Por Renata Ávila, World Wide Web Foundation.
A Guatemala gozou por um longo período de uma relativa calma quanto à censura e controle das atividades usando a Internet, apesar de ter outros problemas regulatórios relacionados com a distribuição do espectro radioelétrico e a diversidade mediática. Sem contar o incidente no qual um usuário do Twitter foi arrestado por “incitação de pânico financeiro” e foi parar na cadeia em pleno escândalo político. Sua sentença seria anulada posteriormente.
Ainda que a conectividade não seja alta e o acesso à banda larga é um dos piores no continente, com menos de 4 %, a Guatemala goza de alta conectividade móvel. Não existem mais do que um projeto de lei de Proteção de Dados Pessoais, abandonado desde 2009 e disposições legais dispersas quanto às redes sociais, até o dia de hoje.

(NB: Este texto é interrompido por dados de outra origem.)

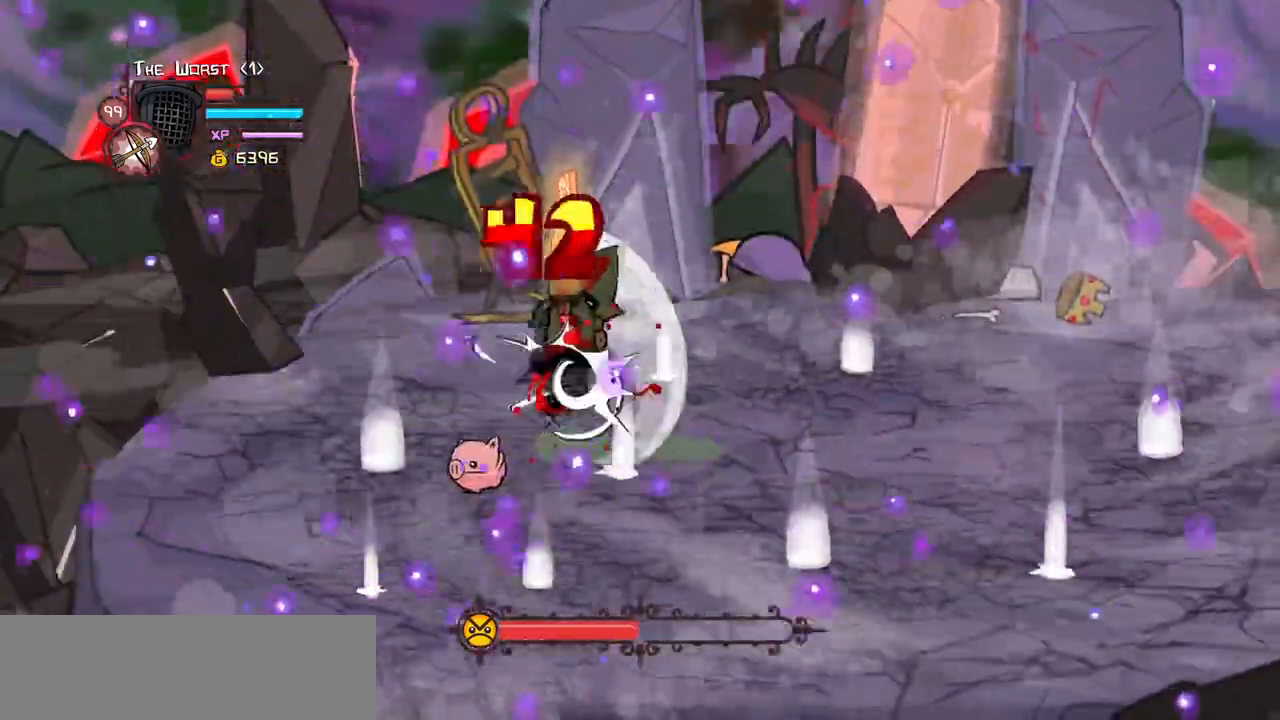
{"keys": ["heavy", "light"], "events": [[17, "heavy", "up"], [67, "down", "up"], [67, "heavy", "down"], [67, "right", "up"], [334, "heavy", "up"], [334, "light", "down"], [484, "heavy", "down"]]}
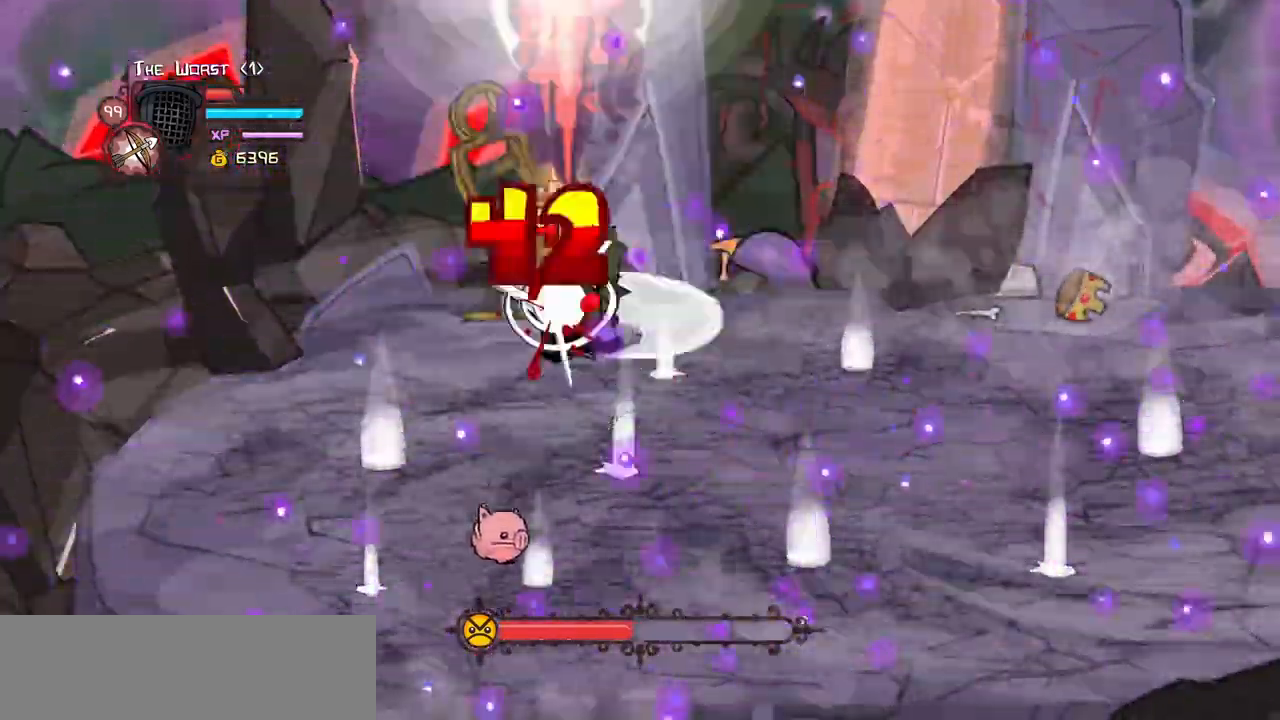
{"keys": ["heavy"], "events": [[84, "light", "up"], [217, "heavy", "up"], [267, "heavy", "down"]]}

Contudo, existem duas leis que, de alguma forma e ainda que passem despercebidas pelas autoridades, regulam as atividades online. A Lei de Proteção da Criança e do Adolescente, conhecida como Lei P.I.N.A., que tem caráter de lei de ordem pública e que indica que os meninos e meninas têm direito à proteção de toda informação nociva; e a Lei de Equipamentos Terminais Móveis, que impõe a obrigação de um registro de usuários de telefonia celular, criando bancos de dados de telefones associados com o Documento Único de Identidade, e que também permite sem nenhuma intermediação de autorização judicial, que as autoridades solicitem informação acerca de localização e identidade de usuários e chamadas. Esta lei também estabelece o crime de conspiração usando meios eletrônicos, mesmo se o crime não for perpetrado, dando a possibilidade de vigilância eletrônica de todo tipo.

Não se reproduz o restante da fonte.